Beyond REST with GraphQL and Java by Pratik Patel followed by Reactive Spring by Josh Long

Beyond REST with GraphQL and Java by Pratik Patel

We’ve been using REST-based API development for over a decade now. While it provides a contract for both API developers and API consumers, it can be a big rigid and brittle. GraphQL can be used to either augment or replace REST based endpoints to provide faster and more flexible development. In this session, we’ll discuss GraphQL basics and look at how we create a GraphQL server and consume it in a client, using Java, of course!

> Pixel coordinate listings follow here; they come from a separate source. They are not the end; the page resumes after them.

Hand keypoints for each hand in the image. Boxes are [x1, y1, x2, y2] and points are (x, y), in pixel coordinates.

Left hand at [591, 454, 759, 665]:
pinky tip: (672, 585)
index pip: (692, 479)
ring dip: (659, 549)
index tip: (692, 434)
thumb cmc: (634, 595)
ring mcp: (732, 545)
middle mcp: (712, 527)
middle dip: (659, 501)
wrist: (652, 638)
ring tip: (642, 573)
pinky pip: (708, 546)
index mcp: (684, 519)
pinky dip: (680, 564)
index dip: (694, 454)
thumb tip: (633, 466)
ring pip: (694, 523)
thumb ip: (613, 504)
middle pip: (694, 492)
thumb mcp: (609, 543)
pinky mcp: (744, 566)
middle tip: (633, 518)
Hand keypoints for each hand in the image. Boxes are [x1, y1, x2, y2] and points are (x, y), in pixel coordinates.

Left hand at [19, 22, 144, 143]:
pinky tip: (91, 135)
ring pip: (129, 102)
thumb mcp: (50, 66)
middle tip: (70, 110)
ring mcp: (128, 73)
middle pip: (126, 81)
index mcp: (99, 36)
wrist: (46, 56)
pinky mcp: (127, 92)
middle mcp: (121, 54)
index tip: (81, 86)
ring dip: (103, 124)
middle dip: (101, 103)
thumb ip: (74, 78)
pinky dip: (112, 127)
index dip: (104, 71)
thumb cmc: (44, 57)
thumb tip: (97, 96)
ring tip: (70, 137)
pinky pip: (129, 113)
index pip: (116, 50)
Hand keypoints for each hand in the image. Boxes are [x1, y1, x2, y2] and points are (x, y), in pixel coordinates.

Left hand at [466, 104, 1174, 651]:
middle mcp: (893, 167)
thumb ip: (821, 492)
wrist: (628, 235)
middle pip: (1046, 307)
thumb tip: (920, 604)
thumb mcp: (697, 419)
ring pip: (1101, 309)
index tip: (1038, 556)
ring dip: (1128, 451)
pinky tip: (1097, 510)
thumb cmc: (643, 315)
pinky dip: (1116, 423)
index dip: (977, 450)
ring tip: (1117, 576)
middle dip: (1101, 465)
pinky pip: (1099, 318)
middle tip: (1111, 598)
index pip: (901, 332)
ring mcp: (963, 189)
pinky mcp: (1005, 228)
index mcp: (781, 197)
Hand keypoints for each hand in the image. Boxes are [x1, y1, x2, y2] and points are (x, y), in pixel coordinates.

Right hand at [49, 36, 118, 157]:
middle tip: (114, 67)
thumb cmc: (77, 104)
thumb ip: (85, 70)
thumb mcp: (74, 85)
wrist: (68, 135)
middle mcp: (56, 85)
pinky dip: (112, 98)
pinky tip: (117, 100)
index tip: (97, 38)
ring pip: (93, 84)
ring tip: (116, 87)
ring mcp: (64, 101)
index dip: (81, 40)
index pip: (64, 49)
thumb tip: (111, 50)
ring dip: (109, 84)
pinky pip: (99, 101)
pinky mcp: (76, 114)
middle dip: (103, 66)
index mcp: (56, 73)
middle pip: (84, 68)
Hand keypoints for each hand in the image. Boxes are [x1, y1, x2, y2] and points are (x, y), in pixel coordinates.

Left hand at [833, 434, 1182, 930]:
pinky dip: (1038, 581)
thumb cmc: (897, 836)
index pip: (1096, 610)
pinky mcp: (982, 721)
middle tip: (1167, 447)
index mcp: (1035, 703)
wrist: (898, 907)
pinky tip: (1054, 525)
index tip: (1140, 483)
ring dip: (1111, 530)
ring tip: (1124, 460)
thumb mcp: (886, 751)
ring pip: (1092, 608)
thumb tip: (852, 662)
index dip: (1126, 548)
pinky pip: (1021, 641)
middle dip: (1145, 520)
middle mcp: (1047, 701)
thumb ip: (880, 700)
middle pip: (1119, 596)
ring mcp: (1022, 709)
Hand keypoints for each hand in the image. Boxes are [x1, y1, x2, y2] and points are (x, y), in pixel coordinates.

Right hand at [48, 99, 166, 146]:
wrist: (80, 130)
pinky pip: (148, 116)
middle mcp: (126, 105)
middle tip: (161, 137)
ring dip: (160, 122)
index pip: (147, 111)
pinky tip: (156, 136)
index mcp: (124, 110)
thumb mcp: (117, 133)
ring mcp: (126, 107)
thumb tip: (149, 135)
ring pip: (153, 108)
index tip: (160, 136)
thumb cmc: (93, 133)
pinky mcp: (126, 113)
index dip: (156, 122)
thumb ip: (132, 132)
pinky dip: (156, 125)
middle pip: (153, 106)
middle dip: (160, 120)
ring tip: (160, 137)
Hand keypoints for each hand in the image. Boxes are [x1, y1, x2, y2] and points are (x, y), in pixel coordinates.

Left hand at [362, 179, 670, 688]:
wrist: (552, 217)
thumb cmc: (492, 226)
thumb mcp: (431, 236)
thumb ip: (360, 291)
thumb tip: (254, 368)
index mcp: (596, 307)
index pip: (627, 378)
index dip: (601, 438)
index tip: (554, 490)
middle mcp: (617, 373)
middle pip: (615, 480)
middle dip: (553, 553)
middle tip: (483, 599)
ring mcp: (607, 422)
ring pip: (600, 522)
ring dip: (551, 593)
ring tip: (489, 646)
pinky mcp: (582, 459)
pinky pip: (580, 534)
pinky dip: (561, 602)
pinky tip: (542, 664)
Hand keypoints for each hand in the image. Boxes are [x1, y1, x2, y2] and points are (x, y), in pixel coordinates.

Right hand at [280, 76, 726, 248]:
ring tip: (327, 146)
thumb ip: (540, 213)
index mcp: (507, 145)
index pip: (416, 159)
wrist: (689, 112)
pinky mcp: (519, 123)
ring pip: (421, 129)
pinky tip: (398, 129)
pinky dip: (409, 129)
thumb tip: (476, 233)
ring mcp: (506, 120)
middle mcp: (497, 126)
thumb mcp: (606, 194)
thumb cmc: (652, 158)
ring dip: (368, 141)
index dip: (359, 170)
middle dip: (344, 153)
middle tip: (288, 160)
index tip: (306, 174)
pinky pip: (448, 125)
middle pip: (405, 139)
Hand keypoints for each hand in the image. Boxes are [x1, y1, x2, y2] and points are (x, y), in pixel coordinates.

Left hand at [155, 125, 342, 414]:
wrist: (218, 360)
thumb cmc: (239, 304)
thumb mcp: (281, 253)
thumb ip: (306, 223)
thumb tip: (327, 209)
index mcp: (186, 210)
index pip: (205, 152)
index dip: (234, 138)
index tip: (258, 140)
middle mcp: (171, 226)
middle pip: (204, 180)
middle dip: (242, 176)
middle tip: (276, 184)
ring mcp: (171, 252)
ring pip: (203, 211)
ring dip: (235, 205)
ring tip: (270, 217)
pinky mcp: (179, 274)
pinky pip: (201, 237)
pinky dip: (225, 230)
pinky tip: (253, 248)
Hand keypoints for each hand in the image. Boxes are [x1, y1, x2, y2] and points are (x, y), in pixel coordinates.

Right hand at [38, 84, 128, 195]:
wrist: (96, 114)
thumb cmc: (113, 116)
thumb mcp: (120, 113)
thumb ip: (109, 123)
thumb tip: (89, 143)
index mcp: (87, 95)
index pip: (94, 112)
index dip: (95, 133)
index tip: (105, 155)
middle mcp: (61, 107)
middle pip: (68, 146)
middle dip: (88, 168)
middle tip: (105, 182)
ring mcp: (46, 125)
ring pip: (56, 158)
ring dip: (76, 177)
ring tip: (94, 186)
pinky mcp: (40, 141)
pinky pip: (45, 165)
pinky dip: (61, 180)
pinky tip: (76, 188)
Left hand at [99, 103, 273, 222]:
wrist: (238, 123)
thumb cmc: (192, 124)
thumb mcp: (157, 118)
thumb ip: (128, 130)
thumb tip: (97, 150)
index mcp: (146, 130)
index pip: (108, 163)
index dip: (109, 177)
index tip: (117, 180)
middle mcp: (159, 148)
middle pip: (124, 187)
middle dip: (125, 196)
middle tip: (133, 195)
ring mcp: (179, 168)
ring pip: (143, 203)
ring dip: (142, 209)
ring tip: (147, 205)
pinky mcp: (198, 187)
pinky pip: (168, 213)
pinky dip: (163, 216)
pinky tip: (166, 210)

Pratik Patel, Lead Developer Advocate, IBM

Pratik Patel wrote the first book on enterprise Java in 1996, Java Database Programming with JDBC. He currently works with the cloud and Java at IBM. He has designed and built applications in the retail, healthcare, financial services, and telecom sectors. Patel holds a master’s degree in biomedical engineering from UNC and has worked in New York, London, and Hong Kong. He currently lives in Atlanta, GA.

Reactive Spring

Microservices and big-data increasingly confront us with the limitations of traditional input/output. In traditional IO, work that is IO-bound dominates threads. This wouldn’t be such a big deal if we could add more threads cheaply, but threads are expensive on the JVM, and most other platforms. Even if threads were cheap and infinitely scalable, we’d still be confronted with the faulty nature of networks. Things break, and they often do so in subtle, but non-exceptional ways. Traditional approaches to integration bury the faulty nature of networks behind overly simplifying abstractions. We need something better.

Spring Framework 5 is here! It introduces the Spring developer to a growing world of support for reactive programming across the Spring portfolio, starting with a new Netty-based web runtime, component model and module called Spring WebFlux, and then continuing to Spring Data Kay, Spring Security 5.0, Spring Boot 2.0 and Spring Cloud Finchley. Sure, it sounds like a lot, but don’t worry! Join me, your guide, Spring developer advocate Josh Long (@starbuxman), and we’ll explore the wacky, wonderful world of Reactive Spring together.

Josh Long, Developer, the Spring team at Pivotal

Josh (@starbuxman) is the Spring Developer Advocate at Pivotal. Josh is a Java Champion, author of 5 books (including O’Reilly’s Cloud Native Java: Designing Resilient Systems with Spring Boot, Spring Cloud, and Cloud Foundry) and numerous best-selling video trainings (including Building Microservices with Spring Boot Livelessons with Spring Boot co-founder Phil Webb), and an open-source contributor (Spring Boot, Spring Integration, Spring Cloud, Activiti and Vaadin).